▶ **Exercise data**:
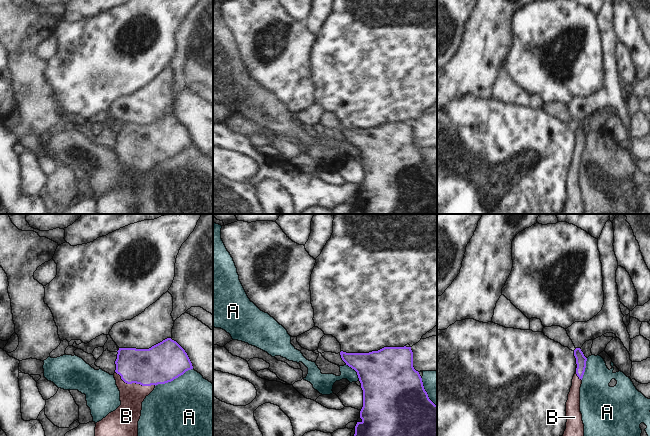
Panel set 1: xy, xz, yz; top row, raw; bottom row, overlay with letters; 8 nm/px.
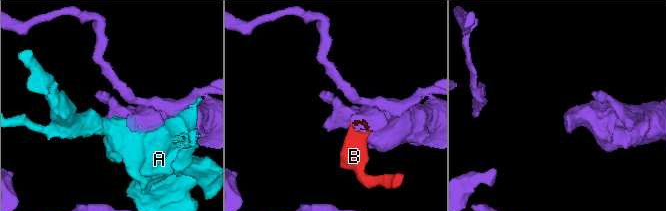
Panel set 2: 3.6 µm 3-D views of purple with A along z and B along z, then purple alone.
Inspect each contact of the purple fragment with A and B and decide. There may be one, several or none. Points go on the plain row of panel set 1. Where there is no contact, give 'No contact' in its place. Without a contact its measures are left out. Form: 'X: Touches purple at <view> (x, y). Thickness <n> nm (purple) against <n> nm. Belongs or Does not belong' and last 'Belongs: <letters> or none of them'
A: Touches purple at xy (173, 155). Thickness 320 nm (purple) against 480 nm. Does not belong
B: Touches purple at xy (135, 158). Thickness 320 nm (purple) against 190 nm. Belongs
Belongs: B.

▶ **Work to complete**: Could you repeat, exactly and with nothing added, the lines from the top of the entries above through the line that holds "Panel set 2: 3.6", leaving out any pictures?

▶ **Output of the task**:
Panel set 1: xy, xz, yz; top row, raw; bottom row, overlay with letters; 8 nm/px.
Panel set 2: 3.6 µm 3-D views of purple with A along z and B along z, then purple alone.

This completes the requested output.